1. Khalisa Arcilla

54 13 4
                                    

"Khalisa Arcillaaaa," riuh tepuk tangan menggema dalam ruangan penuh orang itu.

Seorang guru yang sedari tadi berdiri di podium tersenyum menatap seorang gadis berambut sebahu yang berjalan ke arahnya.

Gadis itu berdiri seorang diri di atas panggung yang memang sudah disediakan.

Dia Khalisa Arcilla, peringkat 3 dari kelas X IPA 1 yang notabennya adalah kelas unggulan.

Hari ini adalah hari pengambilan rapor di sekolahnya, dan kali ini ia memperoleh peringkat 3, terbilang menurun, karena selama di SMP ia selalu menduduki peringkat 2, tapi ia tetap bersyukur, terlebih ia masuk kelas unggulan, peringkat 3 sudah cukup bagus bukan ?

Setelah gadis itu berdiri di posisinya, sang guru melanjutkan kegiatannya, memanggil satu per satu nama yang menduduki peringkat teratas di sekolah itu.

Di sana, di atas panggung itu, semua siswa dengan peringkat teratas tersenyum bahagia, menatap orang tua mereka yang tentu saja bangga akan pencapaian mereka.

Begitu juga dengan gadis itu, Lisa panggilan akrabnya, ia tersenyum, senang tentunya, ia pun menatap kedua orang tuanya yang duduk di barisan terdepan, namun, bukan tatapan bahagia yang didapat, justru tatapan tajam seakan tak puas dengan pencapaiannya.

Lisa melihat kebawah, tak berani menatap kedua orang tuanya, senyum bahagianya pun sudah tak terlihat lagi, ia hanya diam dengan tatapan kosong dan terus menunduk, sampai acara selesai.

***

Lisa dan kedua orangtuanya turun dari mobil dan memasuki sebuah rumah yang sudah diisi oleh banyak orang, mereka saudara Lisa, saudara dari sang Mama.

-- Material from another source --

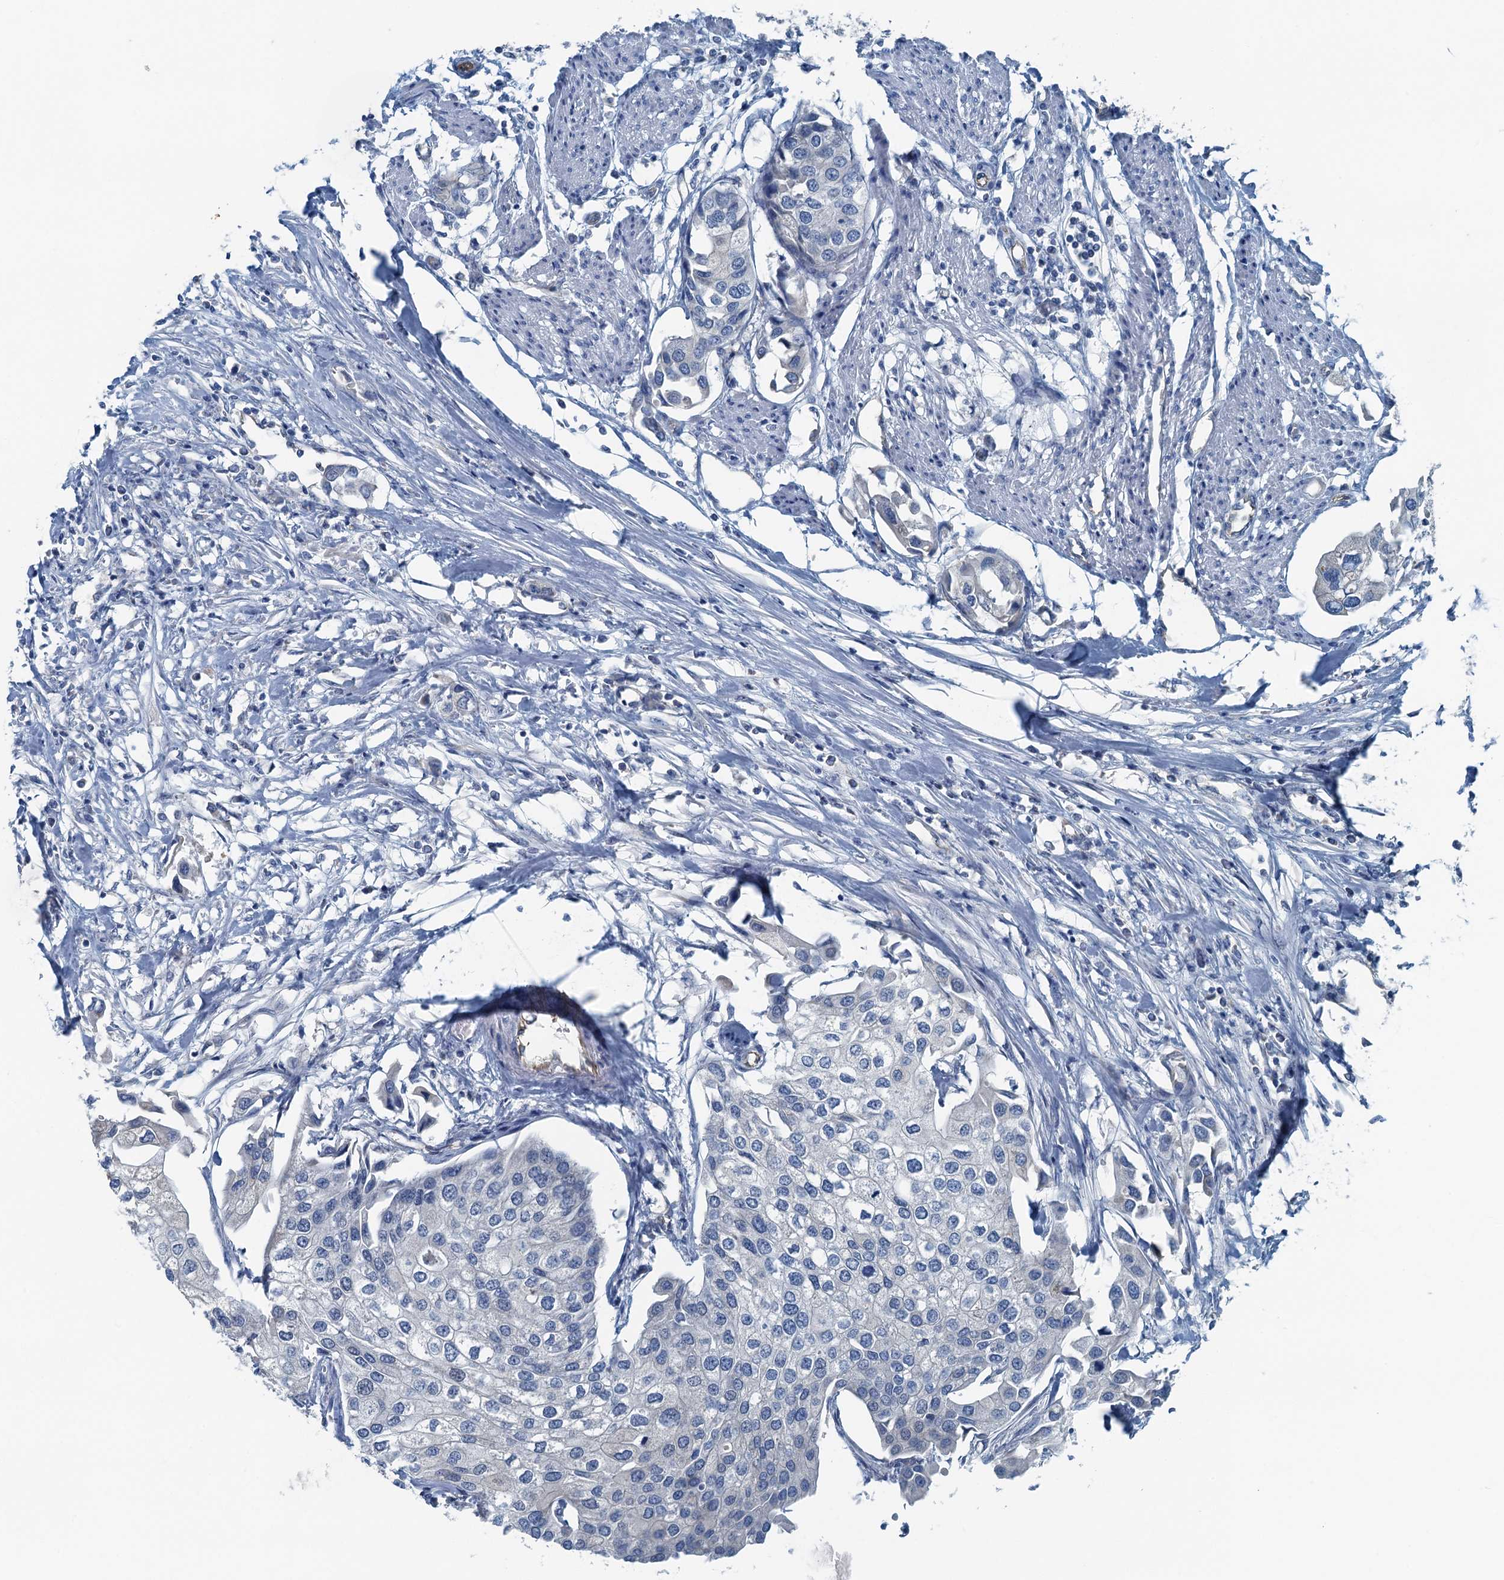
{"staining": {"intensity": "negative", "quantity": "none", "location": "none"}, "tissue": "urothelial cancer", "cell_type": "Tumor cells", "image_type": "cancer", "snomed": [{"axis": "morphology", "description": "Urothelial carcinoma, High grade"}, {"axis": "topography", "description": "Urinary bladder"}], "caption": "Micrograph shows no protein expression in tumor cells of urothelial carcinoma (high-grade) tissue.", "gene": "GFOD2", "patient": {"sex": "male", "age": 64}}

Sudah menjadi tradisi bagi keluarga besar Lisa untuk berkumpul setelah penerimaan rapor, mereka akan makan bersama dan berbincang mengenai pendidikan anak-anak mereka, mengenai peringkat anak-anak mereka lebih tepatnya.

Lisa mendudukkan dirinya disebuah kursi yang memang menjadi tempatnya saat berkumpul seperti ini, mereka akan makan bersama.

Setelah semuanya duduk, mereka mulai makan dengan tenang, setelah selesai makan makanan berat, mereka memakan makanan penutup, dan inilah saatnya.

"Cucuku yang mana yang dapat peringkat satu?" Itu suara sang nenek, memang ini tujuan utama mereka berkumpul.

Tiga orang anak mengangkat tangannya dengan semangat dan senyum mengembang, tiga orang itu adalah sepupu Lisa, dan semuanya laki-laki.

Sang nenek tersenyum menatap satu persatu cucunya yang peringkat satu itu.

"Peringkat dua?" Hanya satu orang anak perempuan yang mengangkat tangannya, semua orang menatap ke arah Lisa, karena biasanya ia memang peringkat dua.

"Lisa peringkat berapa?" Tanya sang nenek dengan lembut, tapi sangat mengintimidasi bagi seorang Lisa.

Lisa mendongak sebentar kemudian menunduk kembali, dengan suara pelan dan penuh kehati-hatian ia berkata.

"Peringkat tiga nek."

"Kenapa bisa turun?" Suaranya tak lembut lagi, hal itu membuat Lisa semakin menunduk dalam.

Pertanyaan itu, ini kedua kalinya ia mendapat pertanyaan seperti itu, 3 tahun lalu adalah kali pertamanya.

Saat itu Lisa kelas 1 SMP, ia mendapat peringkat 2, sebelumnya, saat Sekolah Dasar, ia selalu mendapat peringkat 1, selama 6 tahun lamanya ia senang dengan acara kumpul-kumpul ini, namun ia baru sadar sekarang, acara ini tidaklah menyenangkan, tidak sama sekali.

"Peringkat tiga?" Satu lagi anak perempuan mengangkat tangannya, itu sepupu Lisa yang paling kecil, sejak awal ia selalu mendapat peringkat 3.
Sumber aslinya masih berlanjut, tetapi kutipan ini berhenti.